How do I get Ubuntu to figure out the interfaces available on my computer and generate a new /etc/network/interfaces file? It created it the first time so I know it can somehow.

Is there something like dpkg-reconfigure <what?> that would just recheck for me?

  • 1
    What would you want this for?
    – Zoredache
    Jul 1, 2010 at 1:35
  • I'm +1-ing this question because we need non-linux people to be able to configure networks for our appliance. Something e.g. curses based that makes it easy is what I'm looking for... Jan 13, 2012 at 9:53

3 Answers 3


in ubuntu 14.04.1 THIS happens if you clone a system to other hardware as /etc/udev/rules.d/70-persistent-net.rules contains MAC address's of ethernet hardware on the source computer.
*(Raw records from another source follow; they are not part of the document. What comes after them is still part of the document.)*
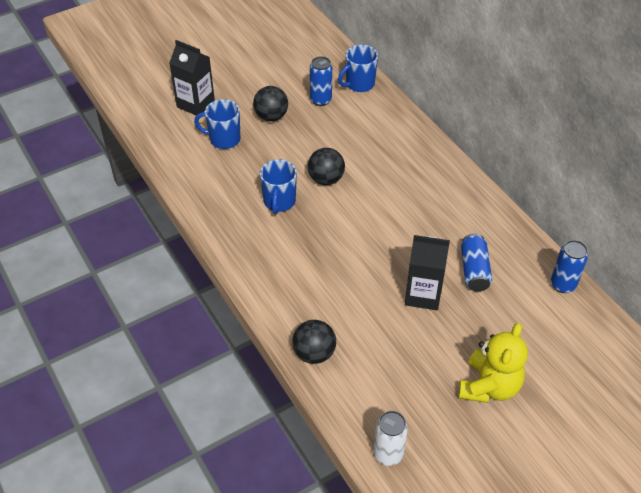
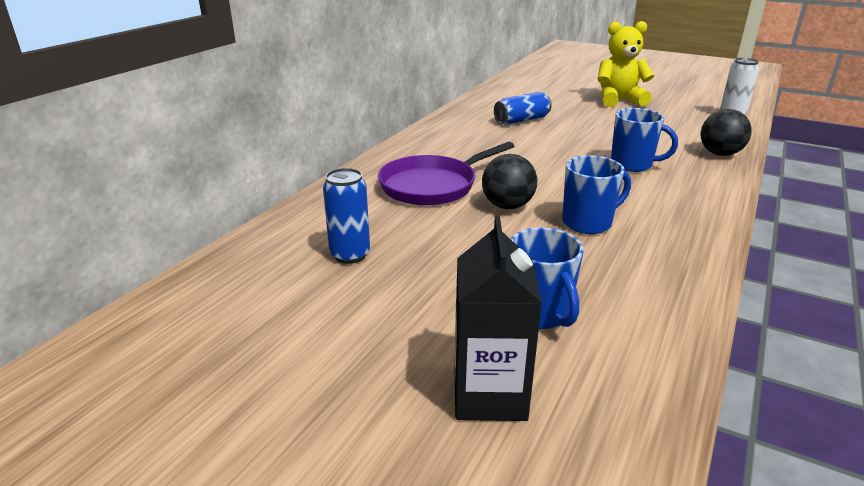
camera: 120 degrees left, 20 degrees down
black ball [253,86,288,121] -> none
blue mug [338,45,378,92] -> blue mug moved to [611,108,678,172]
black carton [405,235,450,310] -> none
blue can [551,240,588,293] -> none
none -> purple pan [378,142,514,205]

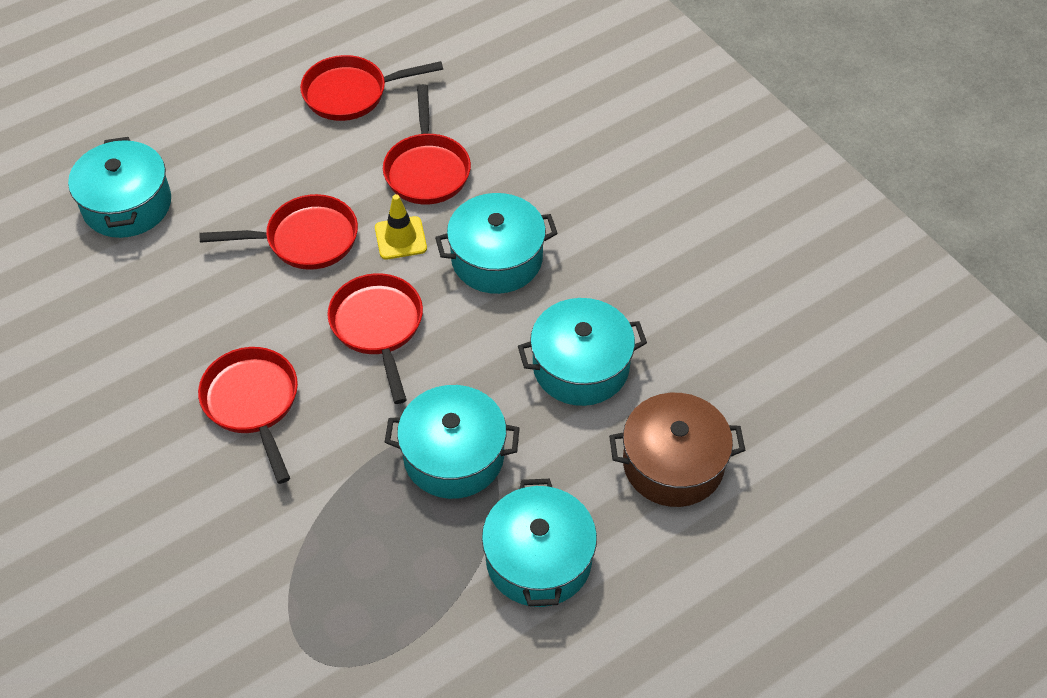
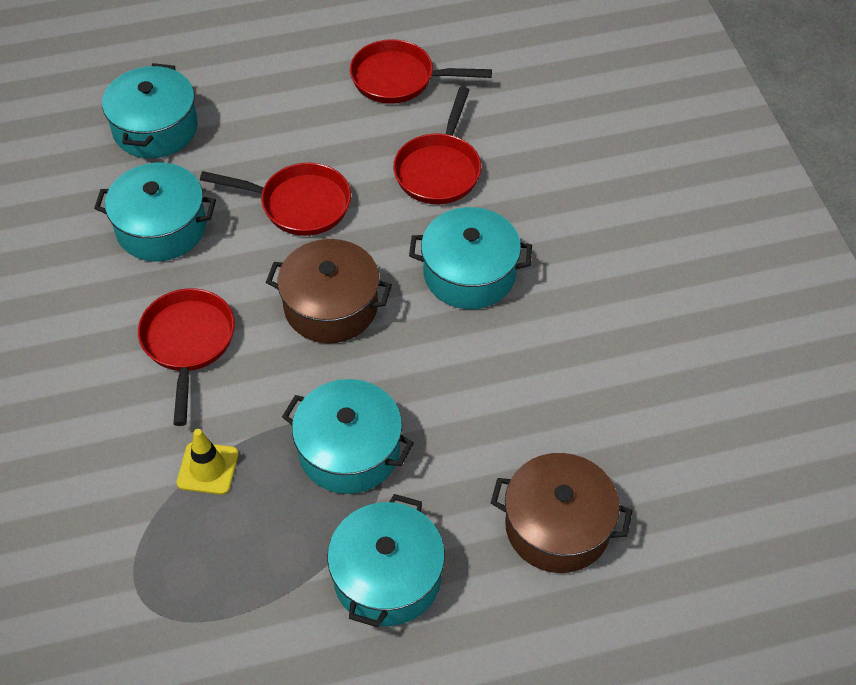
camera: 20 degrees right, 0 degrees up
red pan [327,273,423,404] -> brown pot [266,239,392,343]
yellow traffic cone [375,194,427,259] -> yellow traffic cone moved to [177,429,238,495]
turquoise pot [518,298,647,406] -> turquoise pot moved to [94,163,216,261]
YES - just deleting /etc/udev/rules.d/70-persistent-net.rules allows things to be refreshed to a working state at reboot.

  • 2
    Only true if using the legacy eth0 style network names. With the new 'predictable network interface names' introduced around ubuntu15.10 the 70-perisistent-net.rules trick no longer applies.
    – spuder
    Jan 18, 2017 at 18:13

/etc/network/interfaces is generated by the actual installer, not any of the packages on your system:

opus:~ broder$ dpkg -S /etc/network/interfaces
dpkg: /etc/network/interfaces not found.

Because it's not managed by any particular package, no package is going to modify the file.

If you want to add new interfaces to /etc/network/interfaces, you have to do that manually. Alternatively, if you want your network interfaces to be managed automatically by your system, I believe the official answer at this point is to use NetworkManager. NetworkManager will handle configuration for any network interface that's not listed in /etc/network/interfaces.


Try run below command

dpkg-reconfigure ifupdown


However, you are probably running into an issue with udev. If you have rebooted, and eth0 disappeared:

ifconfig -a

you can mv/rm the file in /etc/udev/rules.d/70-persistent-net.rules and reboot, and your primary ethernet card should become eth0 again.

This would happen if you switched motherboards/network cards.